— Vorliegender Text —
════════════════

Latente Konstrukte und Multi-Item-Skalen
Viele wissenschaftliche Arbeiten werden auf Grundlage von Umfragen geschrieben. Bei der Entwicklung einer Umfrage kommen jedoch häufig latente Konstrukte, beispielsweise das Image einer Marke, vor. Aber was genau sind überhaupt latente Konstrukte? Und wie können diese in Umfragen richtig eingesetzt und gemessen werden?
Dieser Artikel gibt zunächst Hinweise zu den Grundlagen latenter Konstrukte. Dazu wird auf die Themen „Manifeste versus Latente Variablen“ sowie deren Zusammenspiel eingegangen. Außerdem wird ein kurzer Einblick gewährt, wie ein latentes Konstrukt aufgebaut wird, um dieses messbar zu machen. Abschließend wird geklärt, ob jede Frage zur Messung einer Variablen geeignet ist oder ob manche diese besser abbilden als andere. Hierzu gibt es einen kurzen Überblick über verschiedene Gütekriterien zur Auswahl von Fragen.
Manifeste versus Latente Variablen
Bei manifesten Variablen handelt es sich um Merkmale, die direkt beobachtbar sind. Solche Variablen sind häufig offensichtliche Merkmale, wie beispielsweise Körpergröße, Lebensalter oder Wohnort. Da ihre Ausprägungen direkt feststellbar sind, ist eine Messung in der Regel einfach durchführbar. Die theoretische Bedeutung einer manifesten Variable ist eindeutig und bekannt. In den meisten Fällen reicht es aus, diese nur anhand eines Items bzw. eines Indikators zu ermitteln.
Latente Konstrukte, auch latente Variablen oder latente Merkmale genannt, sind das Gegenteil von manifesten Variablen. Hierbei handelt es sich um Sachverhalte, die nicht direkt beobachtbar und somit nicht direkt messbar sind. Latente Merkmale sind häufig Eigenschaften, Fähigkeiten, Werthaltungen, Kenntnisse oder Einstellungen. Zu diesen Konstrukten zählen beispielsweise Eifersucht, Ehrgeiz, aber auch Kundenzufriedenheit.
Latente Konstrukte spielen in Umfragen eine große Rolle. Dennoch, anders als bei manifesten Variablen ist die theoretische Bedeutung der latenten Merkmale regelmäßig nicht eindeutig und klar. Somit ist es notwendig, dass die Bedeutungen dieser erst erklärt bzw. definiert werden müssen. Die zentrale Frage dabei ist: Was soll genau unter diesem Konstrukt verstanden werden?

════════════════

— Gegebene Einträge —
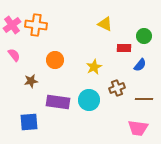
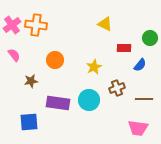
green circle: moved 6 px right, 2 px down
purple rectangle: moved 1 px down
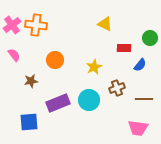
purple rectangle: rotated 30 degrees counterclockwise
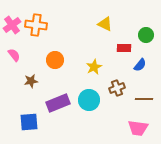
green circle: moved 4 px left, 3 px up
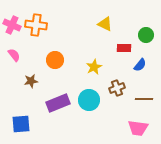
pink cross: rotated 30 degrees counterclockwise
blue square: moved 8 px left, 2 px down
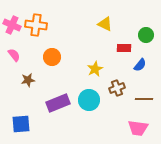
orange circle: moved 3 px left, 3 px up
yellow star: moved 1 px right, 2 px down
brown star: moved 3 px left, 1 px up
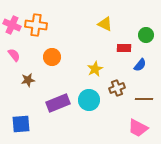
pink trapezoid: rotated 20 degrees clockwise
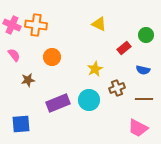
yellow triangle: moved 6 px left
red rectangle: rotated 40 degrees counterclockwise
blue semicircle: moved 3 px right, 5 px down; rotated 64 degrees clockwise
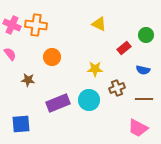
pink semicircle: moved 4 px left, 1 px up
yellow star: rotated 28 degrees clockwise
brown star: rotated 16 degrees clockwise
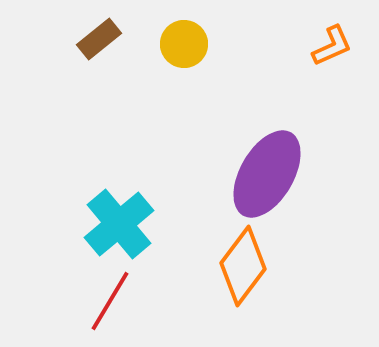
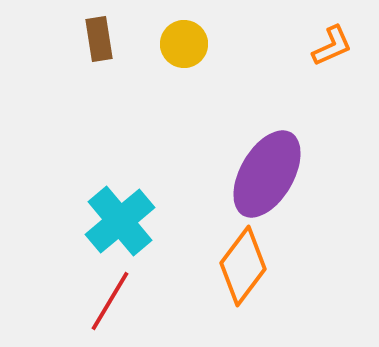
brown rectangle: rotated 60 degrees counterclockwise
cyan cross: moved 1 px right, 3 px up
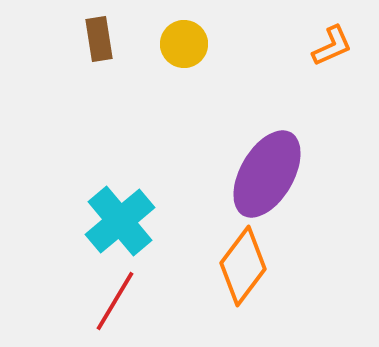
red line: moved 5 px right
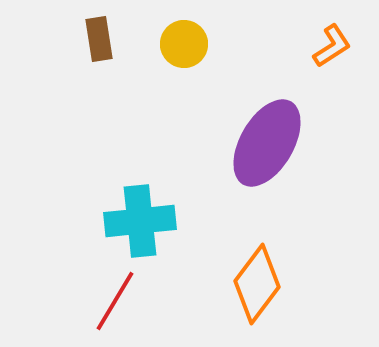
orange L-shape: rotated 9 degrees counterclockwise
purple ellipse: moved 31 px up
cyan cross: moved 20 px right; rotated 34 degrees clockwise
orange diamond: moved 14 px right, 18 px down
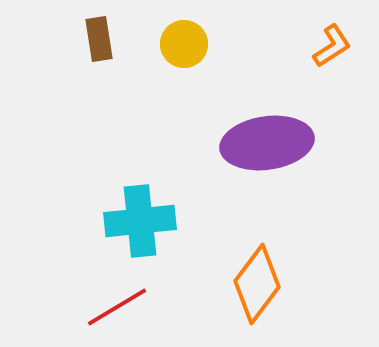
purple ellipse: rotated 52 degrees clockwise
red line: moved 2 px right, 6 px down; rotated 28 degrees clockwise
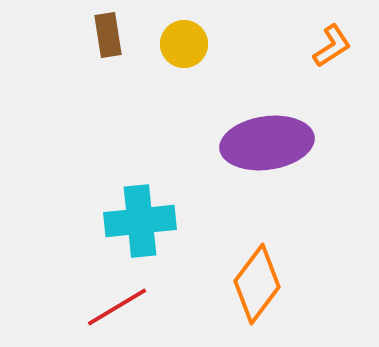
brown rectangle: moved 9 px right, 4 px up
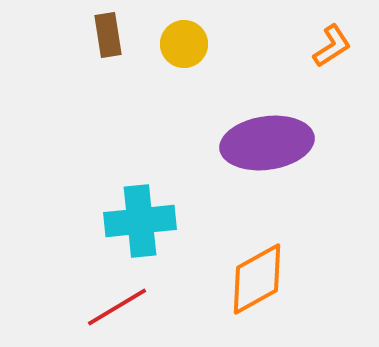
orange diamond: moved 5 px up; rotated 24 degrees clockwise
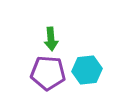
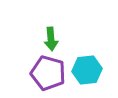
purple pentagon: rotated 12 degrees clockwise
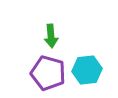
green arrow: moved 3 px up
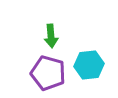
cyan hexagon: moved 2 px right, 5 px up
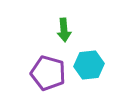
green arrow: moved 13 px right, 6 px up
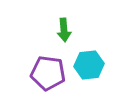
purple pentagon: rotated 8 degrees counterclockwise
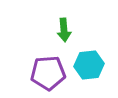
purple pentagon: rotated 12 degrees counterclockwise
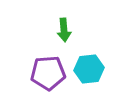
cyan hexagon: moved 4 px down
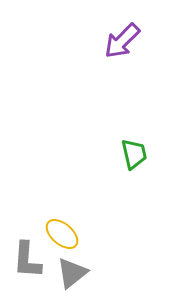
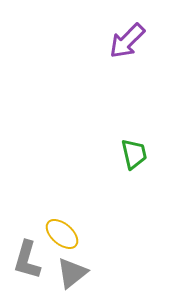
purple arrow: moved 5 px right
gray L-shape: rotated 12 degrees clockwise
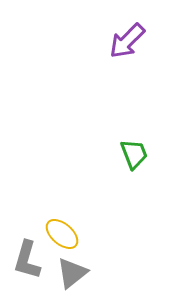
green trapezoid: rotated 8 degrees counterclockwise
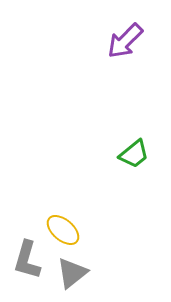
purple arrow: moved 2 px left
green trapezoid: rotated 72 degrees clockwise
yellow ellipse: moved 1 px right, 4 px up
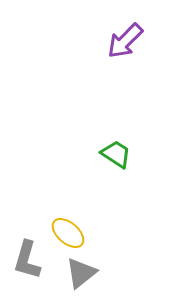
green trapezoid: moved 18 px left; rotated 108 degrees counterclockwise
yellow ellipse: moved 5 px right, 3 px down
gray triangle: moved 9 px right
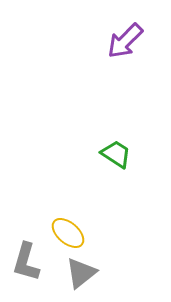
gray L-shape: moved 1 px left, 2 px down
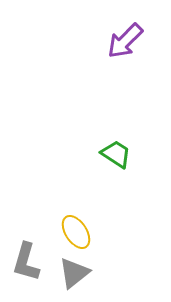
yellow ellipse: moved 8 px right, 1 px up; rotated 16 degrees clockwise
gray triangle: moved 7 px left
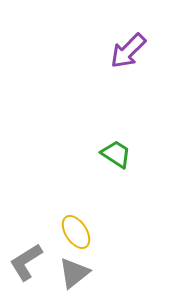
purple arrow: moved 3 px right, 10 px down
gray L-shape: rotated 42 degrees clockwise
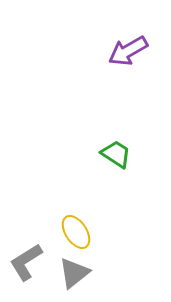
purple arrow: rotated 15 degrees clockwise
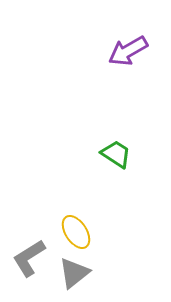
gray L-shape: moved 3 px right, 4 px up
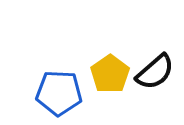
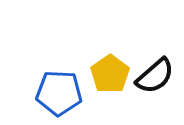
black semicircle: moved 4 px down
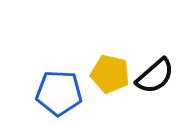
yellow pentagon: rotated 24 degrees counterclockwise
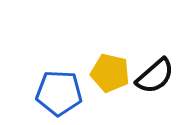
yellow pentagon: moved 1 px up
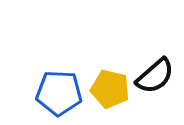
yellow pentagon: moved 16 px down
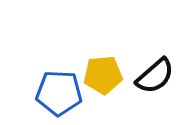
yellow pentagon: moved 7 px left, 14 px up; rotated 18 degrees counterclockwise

════════════════

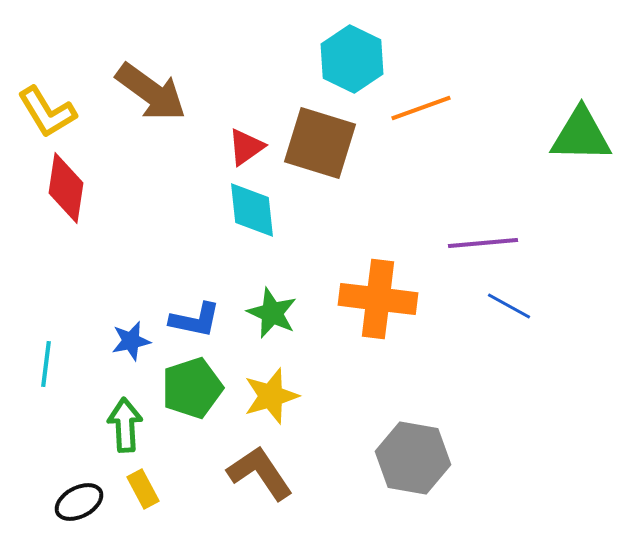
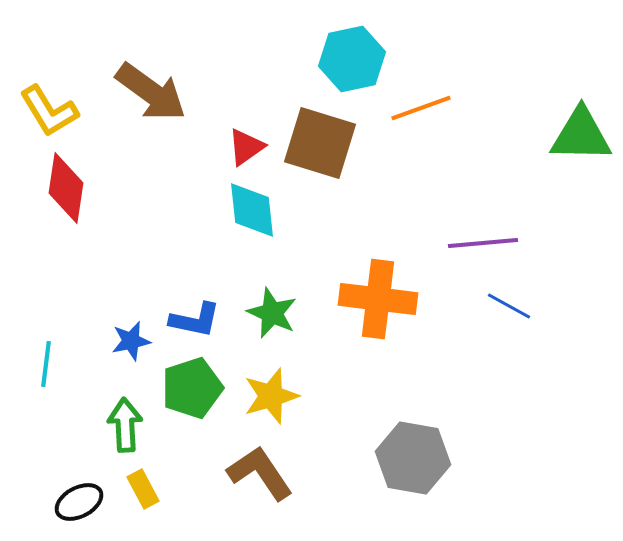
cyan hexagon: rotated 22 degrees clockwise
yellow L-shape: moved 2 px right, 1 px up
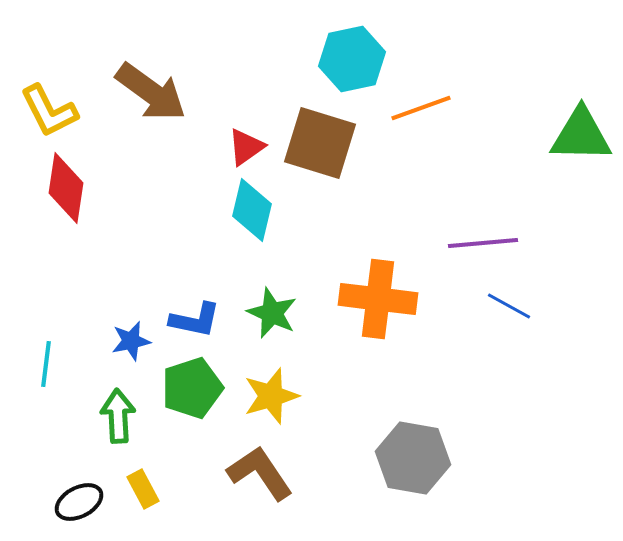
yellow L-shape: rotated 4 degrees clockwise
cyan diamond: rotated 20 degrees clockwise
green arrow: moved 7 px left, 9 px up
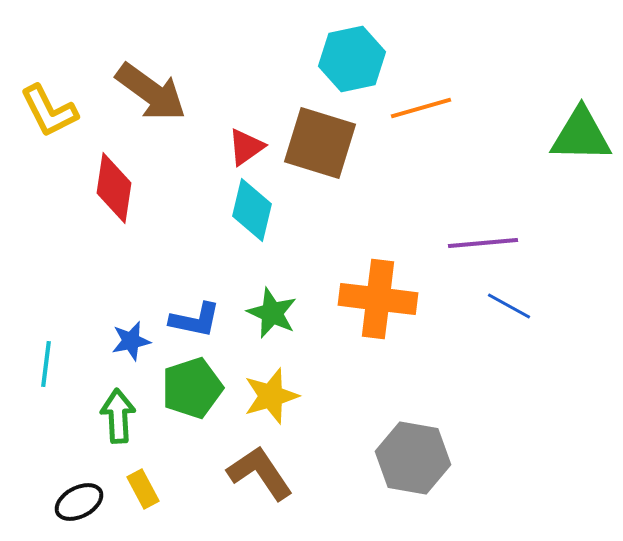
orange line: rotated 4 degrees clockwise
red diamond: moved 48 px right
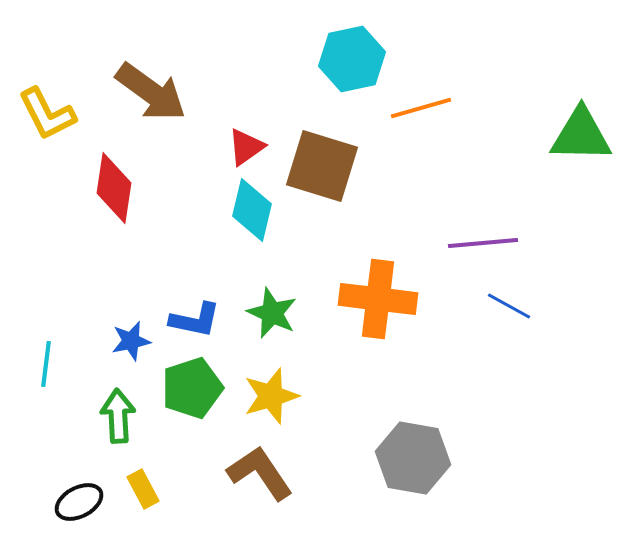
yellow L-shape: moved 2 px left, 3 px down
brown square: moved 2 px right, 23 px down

════════════════

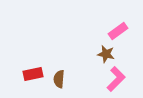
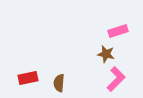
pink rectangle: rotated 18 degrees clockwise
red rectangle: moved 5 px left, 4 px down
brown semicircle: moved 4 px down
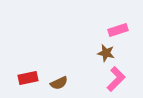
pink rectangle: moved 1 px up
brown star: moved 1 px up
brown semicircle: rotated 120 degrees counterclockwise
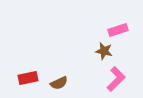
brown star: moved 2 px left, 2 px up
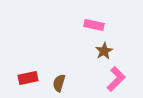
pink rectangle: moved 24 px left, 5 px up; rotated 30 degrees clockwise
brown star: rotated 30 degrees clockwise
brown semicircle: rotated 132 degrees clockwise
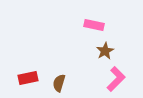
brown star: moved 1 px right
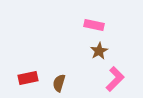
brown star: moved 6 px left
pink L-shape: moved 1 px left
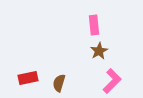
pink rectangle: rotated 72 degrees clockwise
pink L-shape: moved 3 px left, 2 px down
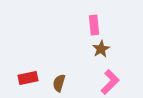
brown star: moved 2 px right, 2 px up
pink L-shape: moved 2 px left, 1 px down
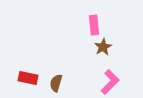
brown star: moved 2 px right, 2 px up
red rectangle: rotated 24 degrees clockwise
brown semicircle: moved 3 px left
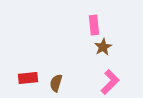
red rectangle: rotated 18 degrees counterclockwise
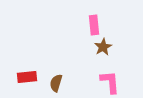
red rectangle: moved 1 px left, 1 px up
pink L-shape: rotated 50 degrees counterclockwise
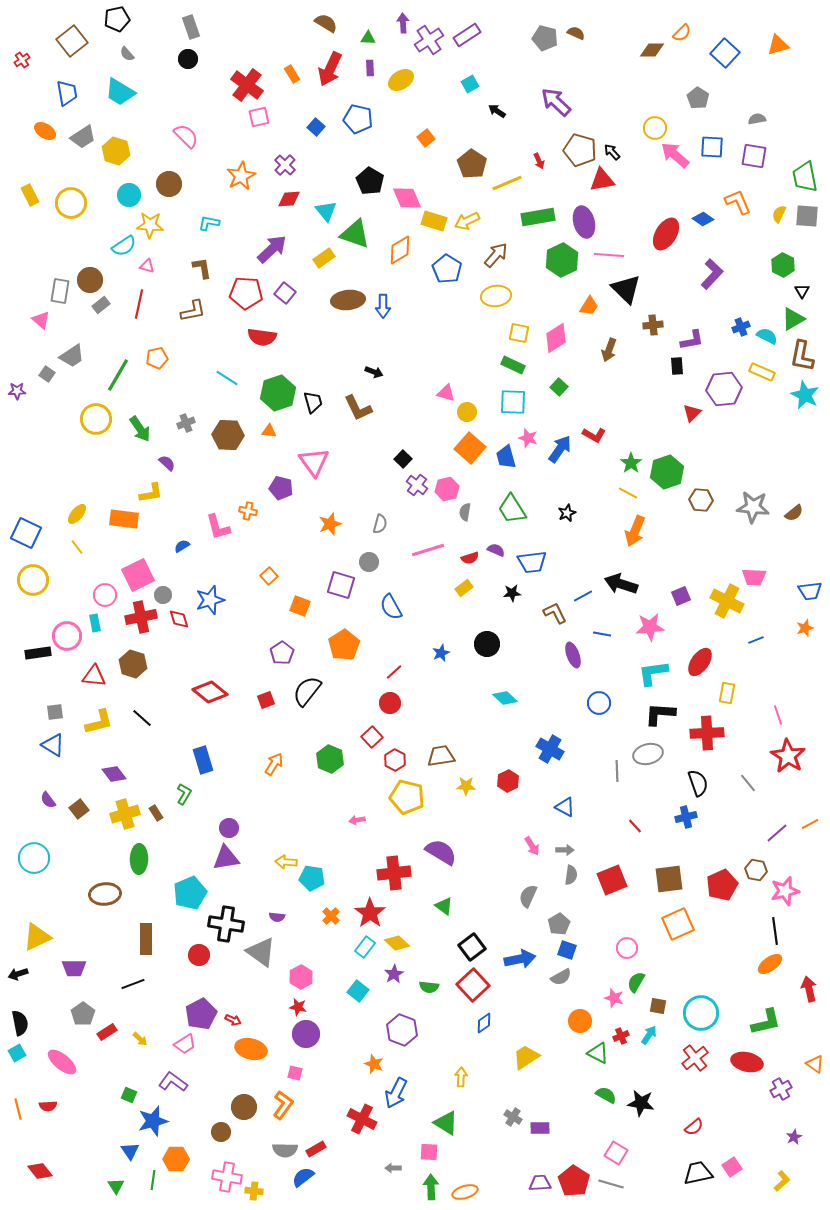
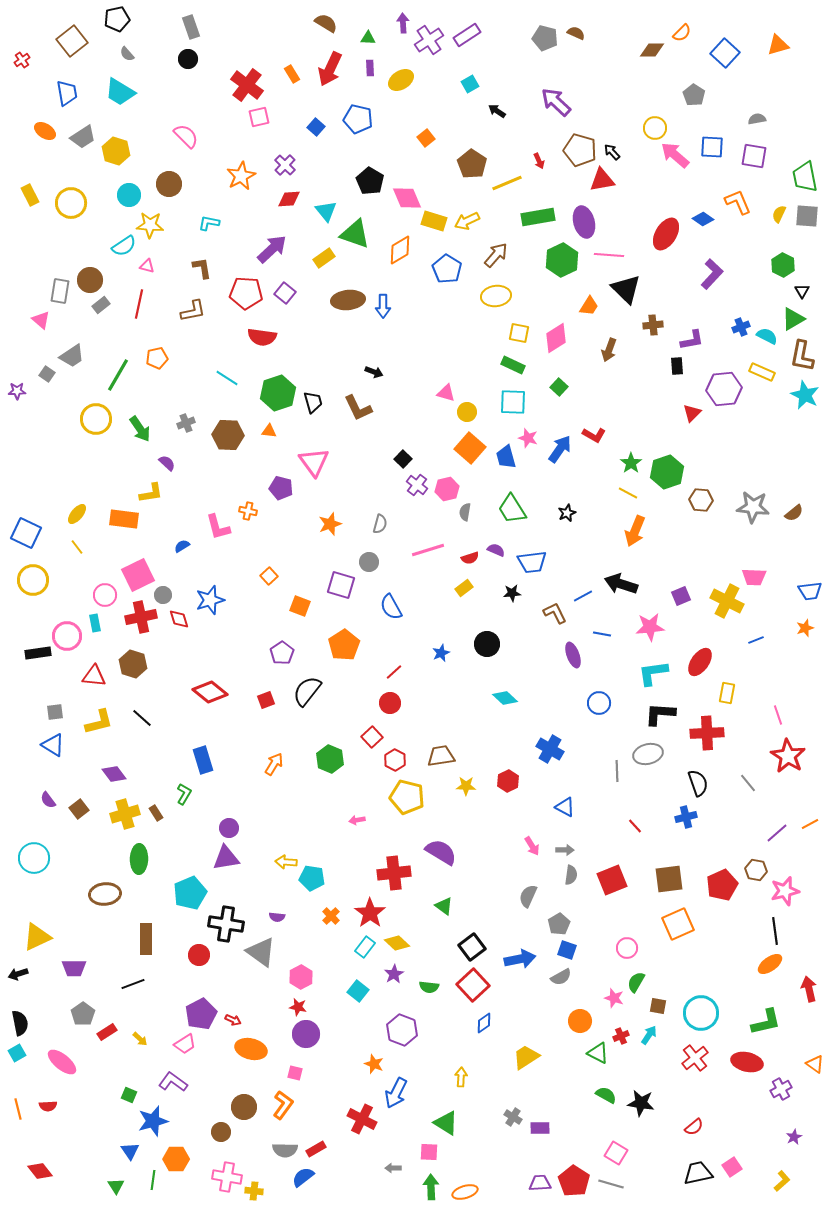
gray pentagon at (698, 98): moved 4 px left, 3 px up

════════════════

— Aufgaben —
(a) Welche Beispiele für manifeste Variablen werden im Text über latente Konstrukte genannt?
(b) Gib aus dem Text über latente Konstrukte den Abschnitt von „Latente Konstrukte, auch“ bis einschließlich „aber auch Kundenzufriedenheit.“ wortgetreu wieder.
Die Einträge werden für die Bearbeitung nicht benötigt.

— Lösungen —
(a) Körpergröße, Lebensalter und Wohnort.

(b)
Latente Konstrukte, auch latente Variablen oder latente Merkmale genannt, sind das Gegenteil von manifesten Variablen. Hierbei handelt es sich um Sachverhalte, die nicht direkt beobachtbar und somit nicht direkt messbar sind. Latente Merkmale sind häufig Eigenschaften, Fähigkeiten, Werthaltungen, Kenntnisse oder Einstellungen. Zu diesen Konstrukten zählen beispielsweise Eifersucht, Ehrgeiz, aber auch Kundenzufriedenheit.